Directions
Scan the material below for every line with the string "update", and copy those lines.

Exercise material
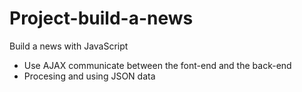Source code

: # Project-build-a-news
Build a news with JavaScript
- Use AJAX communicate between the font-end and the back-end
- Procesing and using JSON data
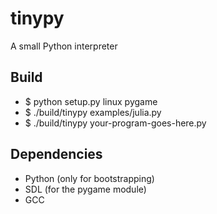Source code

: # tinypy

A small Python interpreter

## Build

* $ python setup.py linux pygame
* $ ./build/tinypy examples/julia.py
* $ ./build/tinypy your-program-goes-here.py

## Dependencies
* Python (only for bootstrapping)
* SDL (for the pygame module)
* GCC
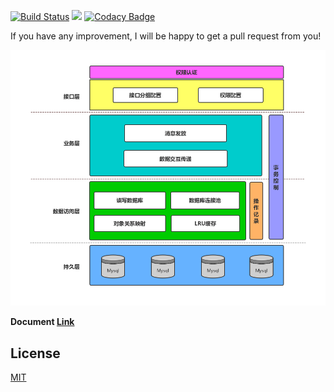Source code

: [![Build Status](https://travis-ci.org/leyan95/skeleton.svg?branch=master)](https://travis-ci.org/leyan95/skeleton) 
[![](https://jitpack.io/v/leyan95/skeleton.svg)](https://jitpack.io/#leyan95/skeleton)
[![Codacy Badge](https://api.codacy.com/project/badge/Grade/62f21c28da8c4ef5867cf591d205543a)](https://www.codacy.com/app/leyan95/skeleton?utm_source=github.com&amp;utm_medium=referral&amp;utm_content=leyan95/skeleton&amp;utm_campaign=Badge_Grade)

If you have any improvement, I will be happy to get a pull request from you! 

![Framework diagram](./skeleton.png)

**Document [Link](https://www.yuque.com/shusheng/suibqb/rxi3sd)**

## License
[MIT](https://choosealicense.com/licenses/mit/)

...

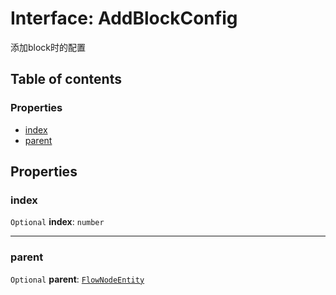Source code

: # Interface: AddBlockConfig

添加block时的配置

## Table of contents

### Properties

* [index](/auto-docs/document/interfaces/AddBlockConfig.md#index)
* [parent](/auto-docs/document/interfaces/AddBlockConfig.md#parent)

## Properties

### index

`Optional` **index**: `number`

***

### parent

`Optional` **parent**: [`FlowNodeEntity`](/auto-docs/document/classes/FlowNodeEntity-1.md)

---

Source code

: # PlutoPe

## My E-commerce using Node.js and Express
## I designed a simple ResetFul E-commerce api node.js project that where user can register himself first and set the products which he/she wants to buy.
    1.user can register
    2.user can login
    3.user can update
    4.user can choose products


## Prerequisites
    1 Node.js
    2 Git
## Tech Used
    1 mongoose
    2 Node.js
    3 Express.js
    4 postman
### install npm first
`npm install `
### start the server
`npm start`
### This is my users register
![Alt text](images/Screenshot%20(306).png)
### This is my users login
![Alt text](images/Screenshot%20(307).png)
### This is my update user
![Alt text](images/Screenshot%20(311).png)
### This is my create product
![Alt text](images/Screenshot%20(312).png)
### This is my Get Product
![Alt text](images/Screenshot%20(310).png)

Solution to this task
    3.user can update
### This is my update user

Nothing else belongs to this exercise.